··· Exercise data ···
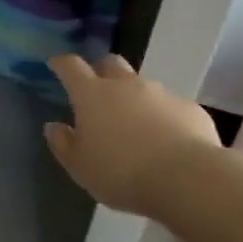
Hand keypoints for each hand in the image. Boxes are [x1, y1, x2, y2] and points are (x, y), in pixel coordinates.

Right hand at [43, 54, 221, 216]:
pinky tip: (165, 139)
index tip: (56, 64)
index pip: (71, 67)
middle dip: (100, 71)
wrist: (186, 178)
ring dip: (133, 97)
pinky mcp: (189, 107)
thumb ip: (63, 144)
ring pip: (141, 85)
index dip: (61, 64)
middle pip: (110, 63)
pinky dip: (162, 116)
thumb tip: (53, 126)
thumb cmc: (121, 172)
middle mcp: (125, 85)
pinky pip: (169, 106)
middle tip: (96, 90)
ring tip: (134, 124)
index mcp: (92, 95)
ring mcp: (161, 93)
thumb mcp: (80, 167)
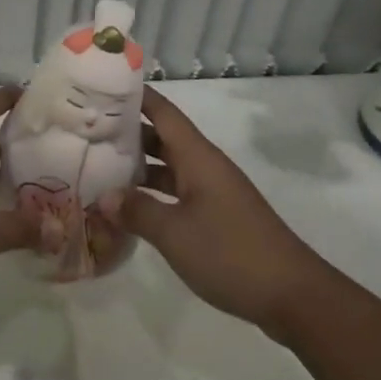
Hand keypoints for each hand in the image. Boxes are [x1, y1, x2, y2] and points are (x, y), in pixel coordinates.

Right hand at [119, 87, 335, 334]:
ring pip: (170, 165)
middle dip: (129, 131)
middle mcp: (205, 165)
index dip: (137, 96)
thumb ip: (138, 210)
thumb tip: (105, 195)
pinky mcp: (218, 216)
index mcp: (197, 156)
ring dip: (140, 164)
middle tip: (89, 128)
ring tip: (101, 164)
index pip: (164, 111)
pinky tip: (132, 206)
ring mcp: (213, 191)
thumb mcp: (175, 233)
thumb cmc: (230, 252)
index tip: (104, 86)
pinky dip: (155, 192)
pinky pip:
···
Task to complete: Using the material above, return each line in which the word "middle" occurs.

Exercise answer:
middle dip: (100, 71)
middle pip: (110, 63)
middle mcp: (125, 85)
middle tip: (96, 90)
middle dip: (129, 131)
middle mcp: (205, 165)
middle tip: (89, 128)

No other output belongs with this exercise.